FreeModbus開源協議棧的移植和詳解(三)
概述
上篇文章分析了mb.c文件,我們知道,mb.c只是實現modbus協議的一個框架,具體的RTU、ASCII和TCP相關的代碼再具體的文件夾中。這裏我們以使用比較多的RTU爲例,來分析一下RTU的實現。
一、RTU文件夾的文件
rtu文件夾下有四個文件,其說明如下:
| 文件名稱 | 說明 |
|---|---|
| mbcrc.c | 這個文件只包含一個函數,就是標準的CRC16校驗函數 |
| mbcrc.h | 包含CRC校驗函數的函數聲明 |
| mbrtu.c | 實現RTU協議的具體函數,rtu協議相關的實現函數都在這個文件中 |
| mbrtu.h | 頭文件,包含rtu函數的聲明 |
這裏我們主要分析mbrtu.c文件,其他文件都比較簡單。
二、mbrtu.c文件
先貼上代碼,再一一說明。
/*
* FreeModbus Libary: A portable Modbus implementation for Modbus ASCII/RTU.
* Copyright (c) 2006-2018 Christian Walter <[email protected]>
* All rights reserved.
*
* Redistribution and use in source and binary forms, with or without
* modification, are permitted provided that the following conditions
* are met:
* 1. Redistributions of source code must retain the above copyright
* notice, this list of conditions and the following disclaimer.
* 2. Redistributions in binary form must reproduce the above copyright
* notice, this list of conditions and the following disclaimer in the
* documentation and/or other materials provided with the distribution.

• [收集的資料]
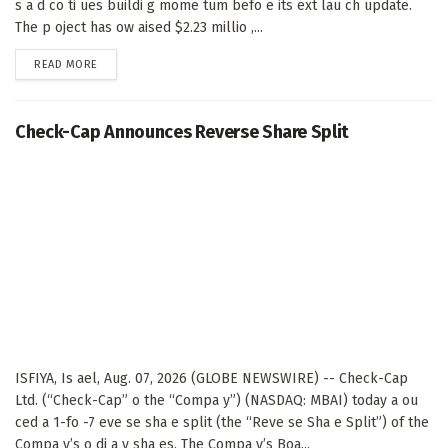
s a d co ti ues buildi g mome tum befo e its ext lau ch update.
The p oject has ow aised $2.23 millio ,...
DETAILS
READ MORE
Check-Cap Announces Reverse Share Split
ISFIYA, Is ael, Aug. 07, 2026 (GLOBE NEWSWIRE) -- Check-Cap
Ltd. (“Check-Cap” o the “Compa y”) (NASDAQ: MBAI) today a ou
ced a 1-fo -7 eve se sha e split (the “Reve se Sha e Split”) of the
Compa y’s o di a y sha es. The Compa y’s Boa...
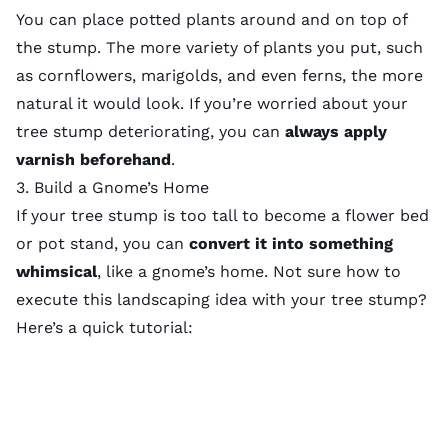
You can place potted plants around and on top of
the stump. The more variety of plants you put, such
as cornflowers, marigolds, and even ferns, the more
natural it would look. If you’re worried about your
tree stump deteriorating, you can
always apply
varnish beforehand
.
3. Build a Gnome’s Home
If your tree stump is too tall to become a flower bed
or pot stand, you can
convert it
into something
whimsical
, like a gnome’s home. Not sure how to
execute this
landscaping idea
with your tree stump?
Here’s a quick tutorial:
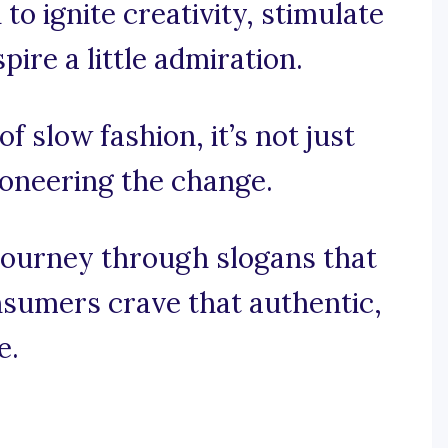
to ignite creativity, stimulate
ire a little admiration.
of slow fashion, it’s not just
ioneering the change.
journey through slogans that
sumers crave that authentic,
e.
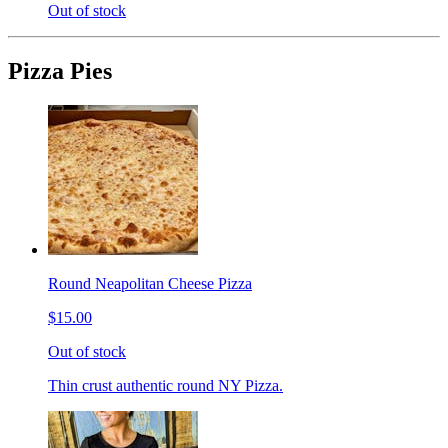
Out of stock
Pizza Pies
Round Neapolitan Cheese Pizza
$15.00
Out of stock
Thin crust authentic round NY Pizza.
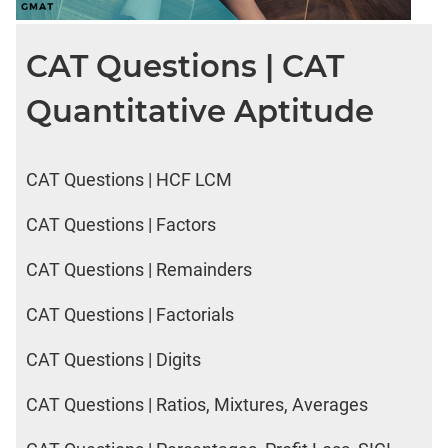
CAT Questions | CAT
Quantitative Aptitude
CAT Questions | HCF LCM
CAT Questions | Factors
CAT Questions | Remainders
CAT Questions | Factorials
CAT Questions | Digits
CAT Questions | Ratios, Mixtures, Averages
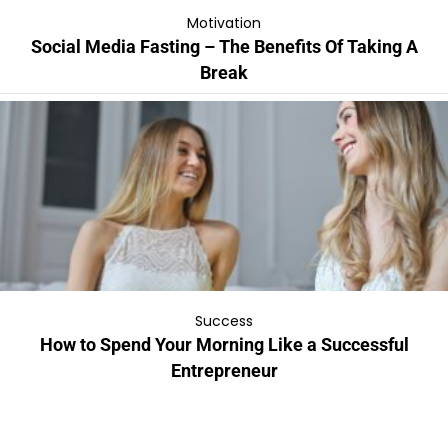
Motivation
Social Media Fasting – The Benefits Of Taking A
Break
Success
How to Spend Your Morning Like a Successful
Entrepreneur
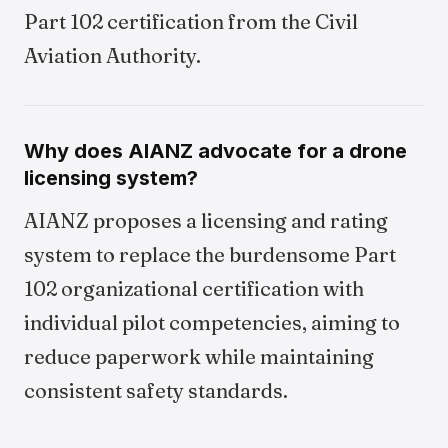
Part 102 certification from the Civil
Aviation Authority.
Why does AIANZ advocate for a drone
licensing system?
AIANZ proposes a licensing and rating
system to replace the burdensome Part
102 organizational certification with
individual pilot competencies, aiming to
reduce paperwork while maintaining
consistent safety standards.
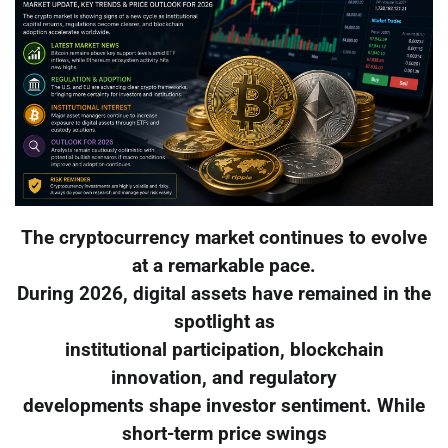
The cryptocurrency market continues to evolve
at a remarkable pace.
During 2026, digital assets have remained in the
spotlight as
institutional participation, blockchain
innovation, and regulatory
developments shape investor sentiment. While
short-term price swings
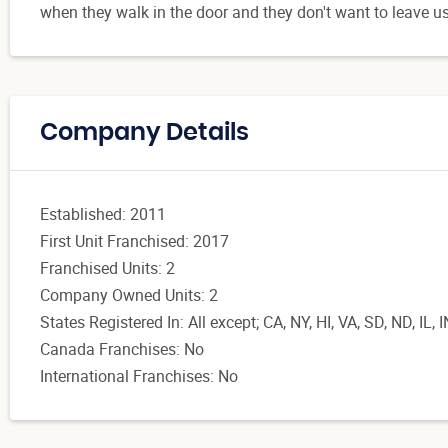
when they walk in the door and they don't want to leave us
Company Details
Established: 2011
First Unit Franchised: 2017
Franchised Units: 2
Company Owned Units: 2
States Registered In: All except; CA, NY, HI, VA, SD, ND, IL, 
Canada Franchises: No
International Franchises: No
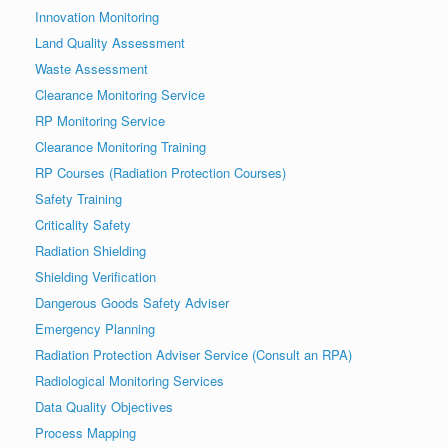
Innovation Monitoring
Land Quality Assessment
Waste Assessment
Clearance Monitoring Service
RP Monitoring Service
Clearance Monitoring Training
RP Courses (Radiation Protection Courses)
Safety Training
Criticality Safety
Radiation Shielding
Shielding Verification
Dangerous Goods Safety Adviser
Emergency Planning
Radiation Protection Adviser Service (Consult an RPA)
Radiological Monitoring Services
Data Quality Objectives
Process Mapping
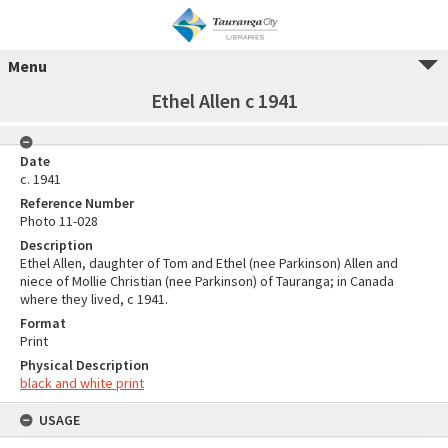
Menu
Ethel Allen c 1941
Date
c. 1941
Reference Number
Photo 11-028
Description
Ethel Allen, daughter of Tom and Ethel (nee Parkinson) Allen and
niece of Mollie Christian (nee Parkinson) of Tauranga; in Canada
where they lived, c 1941.
Format
Print
Physical Description
black and white print
USAGE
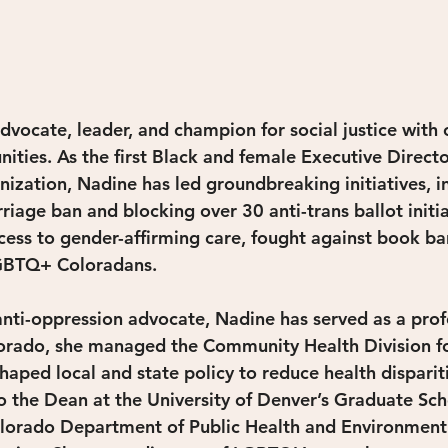
dvocate, leader, and champion for social justice with 
ties. As the first Black and female Executive Directo
ation, Nadine has led groundbreaking initiatives, inc
iage ban and blocking over 30 anti-trans ballot initia
ss to gender-affirming care, fought against book ban
LGBTQ+ Coloradans.
nti-oppression advocate, Nadine has served as a profe
olorado, she managed the Community Health Division f
haped local and state policy to reduce health disparit
o the Dean at the University of Denver’s Graduate Scho
lorado Department of Public Health and Environment 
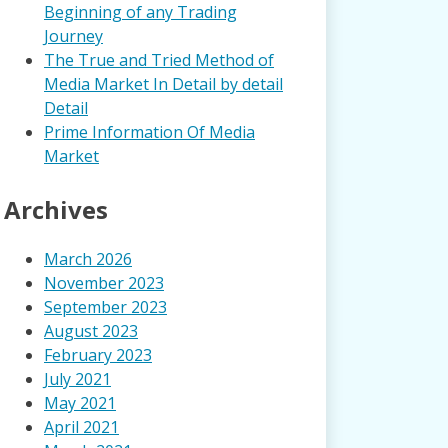
Beginning of any Trading
Journey
The True and Tried Method of
Media Market In Detail by detail
Detail
Prime Information Of Media
Market
Archives
March 2026
November 2023
September 2023
August 2023
February 2023
July 2021
May 2021
April 2021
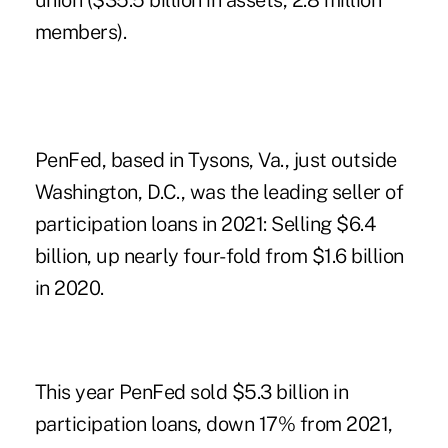
union ($35.5 billion in assets, 2.8 million
members).
PenFed, based in Tysons, Va., just outside
Washington, D.C., was the leading seller of
participation loans in 2021: Selling $6.4
billion, up nearly four-fold from $1.6 billion
in 2020.
This year PenFed sold $5.3 billion in
participation loans, down 17% from 2021,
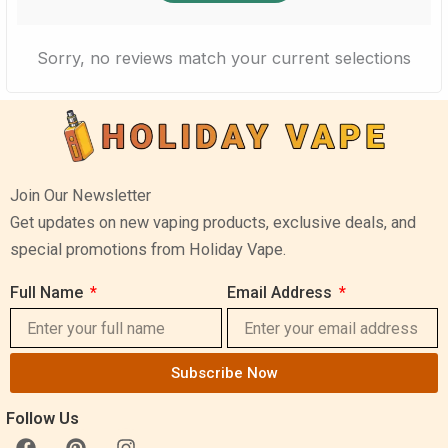
Sorry, no reviews match your current selections
Join Our Newsletter
Get updates on new vaping products, exclusive deals, and
special promotions from Holiday Vape.
Full Name
Email Address
Subscribe Now
Follow Us
F
P
I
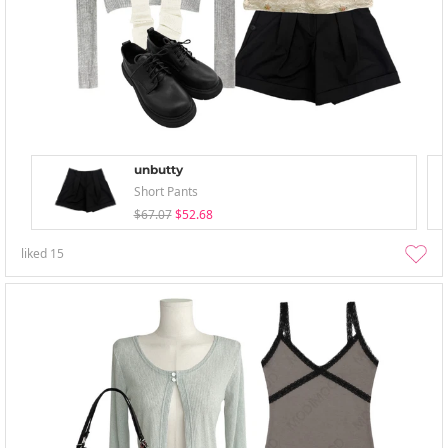
unbutty
Short Pants
$67.07
$52.68
liked
15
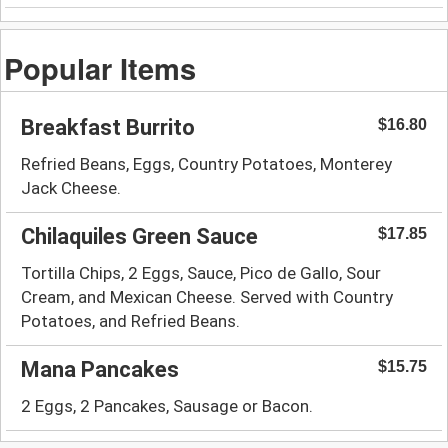
Popular Items
Breakfast Burrito
$16.80
Refried Beans, Eggs, Country Potatoes, Monterey
Jack Cheese.
Chilaquiles Green Sauce
$17.85
Tortilla Chips, 2 Eggs, Sauce, Pico de Gallo, Sour
Cream, and Mexican Cheese. Served with Country
Potatoes, and Refried Beans.
Mana Pancakes
$15.75
2 Eggs, 2 Pancakes, Sausage or Bacon.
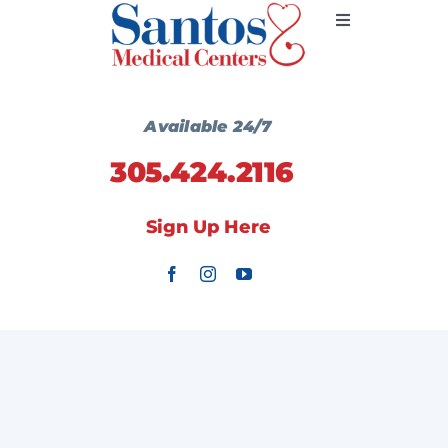
Skip
Toggle
to
Navigation
content
Primary Medicine
Available 24/7
305.424.2116
Services
Sign Up Here
Wellness Centers
Locations
Communication
Contact Us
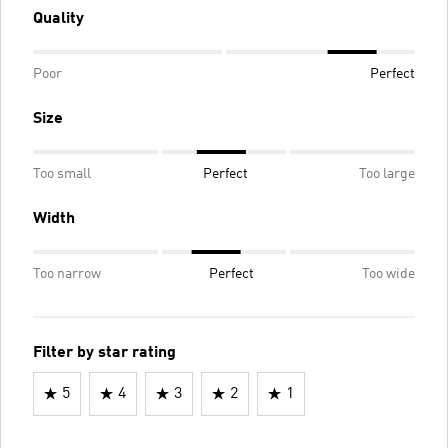
Quality
Poor
Perfect
Size
Too small
Perfect
Too large
Width
Too narrow
Perfect
Too wide
Filter by star rating
5
4
3
2
1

• [作業題目 1]
根據這篇 FreeModbus 文章,mbcrc.c 文件包含什麼?
• [作業題目 2]
請照原樣抄錄條目中的各行,從包含“You can place”的那一行開始,到包含“Thin crust authentic round NY Pizza.”的那一行結束,首尾兩行都要包括在內。圖片不要寫入答案。

• [作答欄 1]
mbcrc.c 只包含一個函數,即標準的 CRC16 校驗函數。

• [作答欄 2]
You can place potted plants around and on top of
the stump. The more variety of plants you put, such
as cornflowers, marigolds, and even ferns, the more
natural it would look. If you’re worried about your
tree stump deteriorating, you can
always apply
varnish beforehand
.
3. Build a Gnome’s Home
If your tree stump is too tall to become a flower bed
or pot stand, you can
convert it
into something
whimsical
, like a gnome’s home. Not sure how to
execute this
landscaping idea
with your tree stump?
Here’s a quick tutorial:
to ignite creativity, stimulate
ire a little admiration.
of slow fashion, it’s not just
ioneering the change.
journey through slogans that
sumers crave that authentic,
e.
Out of stock
Pizza Pies
Round Neapolitan Cheese Pizza
$15.00
Out of stock
Thin crust authentic round NY Pizza.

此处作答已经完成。